= ASSIGNMENT =
Could you please output all of the data exactly, without the images?

[Stored data entries]
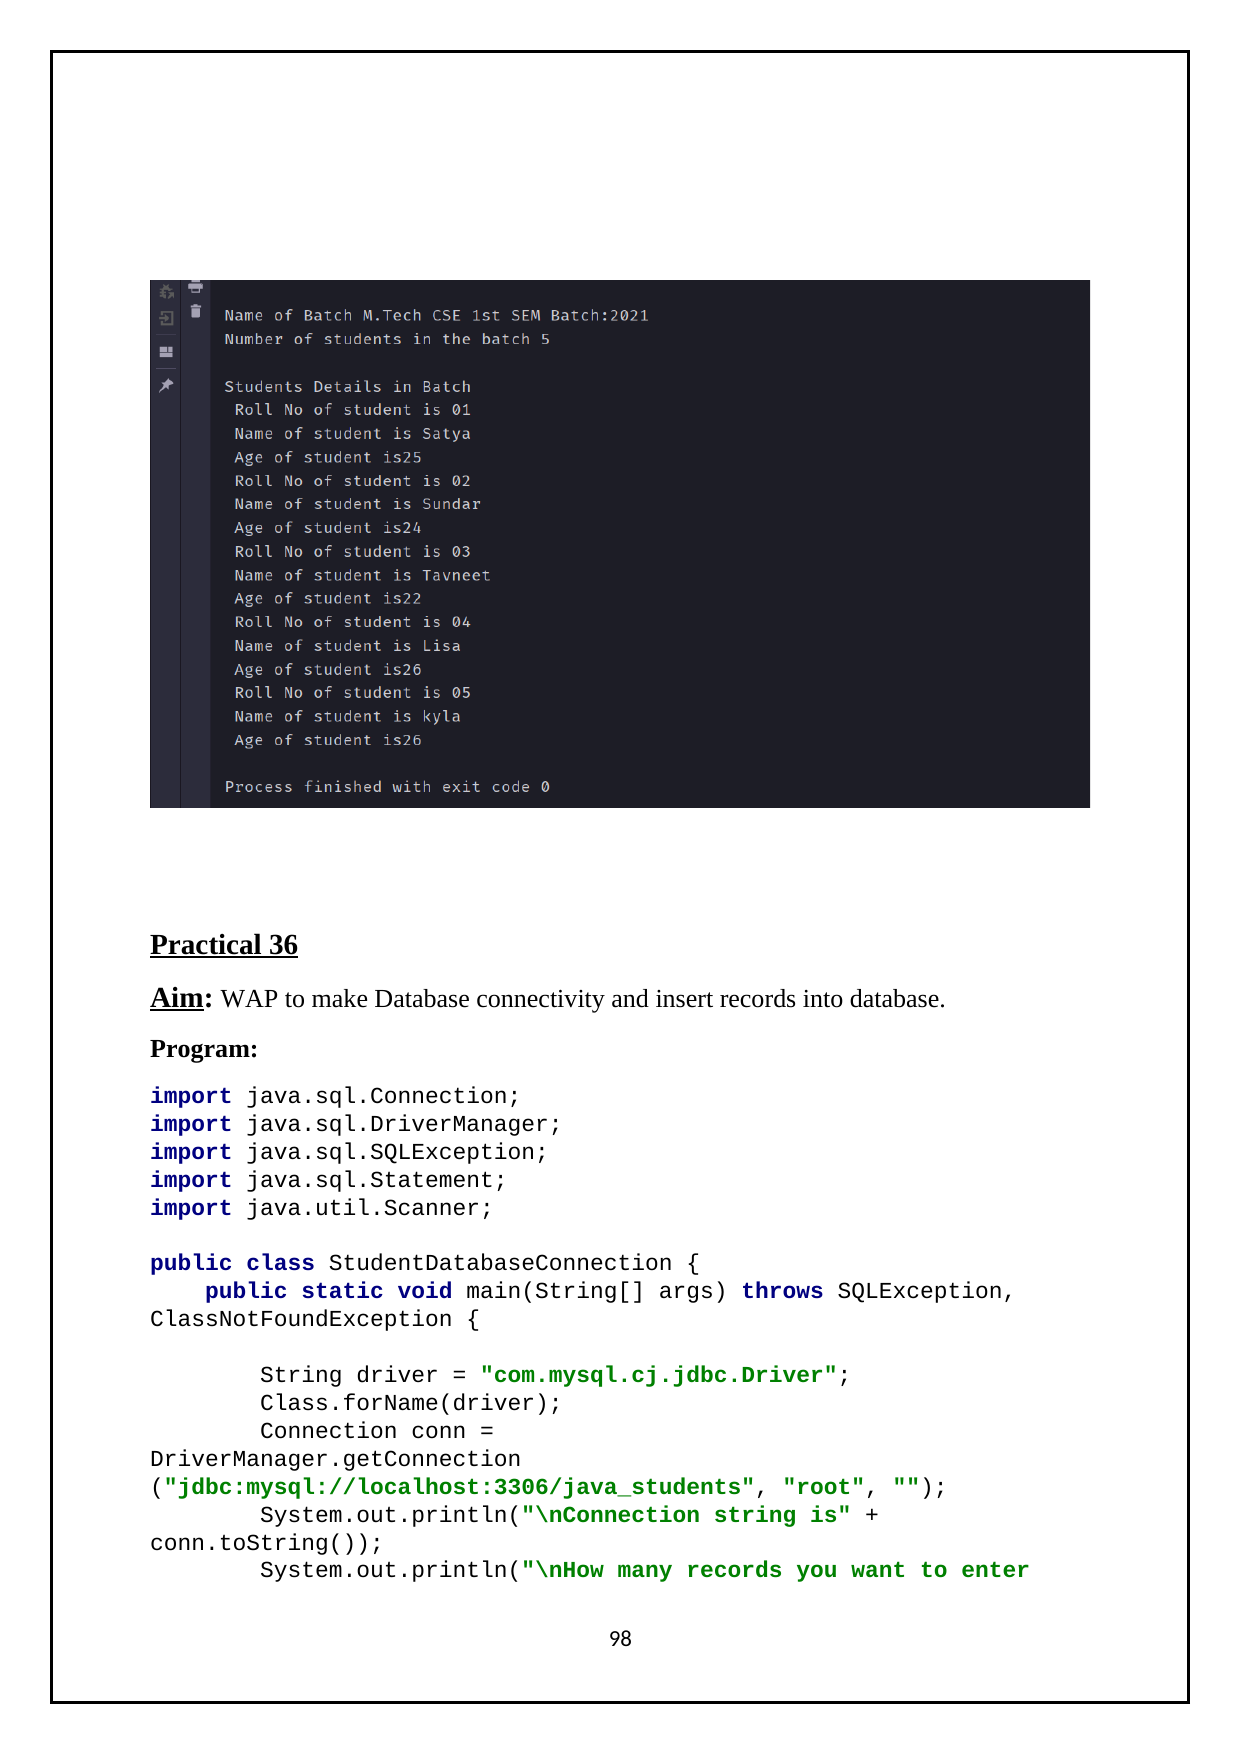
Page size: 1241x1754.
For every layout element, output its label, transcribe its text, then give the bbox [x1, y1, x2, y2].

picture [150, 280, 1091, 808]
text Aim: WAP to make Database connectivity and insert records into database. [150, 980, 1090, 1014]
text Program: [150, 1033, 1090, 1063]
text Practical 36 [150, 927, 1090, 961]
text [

= OUTPUT FOR THIS TASK =
Page size: 1241x1754.
For every layout element, output its label, transcribe its text, then give the bbox [x1, y1, x2, y2].

picture [150, 280, 1091, 808]
text Aim: WAP to make Database connectivity and insert records into database. [150, 980, 1090, 1014]
text Program: [150, 1033, 1090, 1063]
text Practical 36 [150, 927, 1090, 961]
text [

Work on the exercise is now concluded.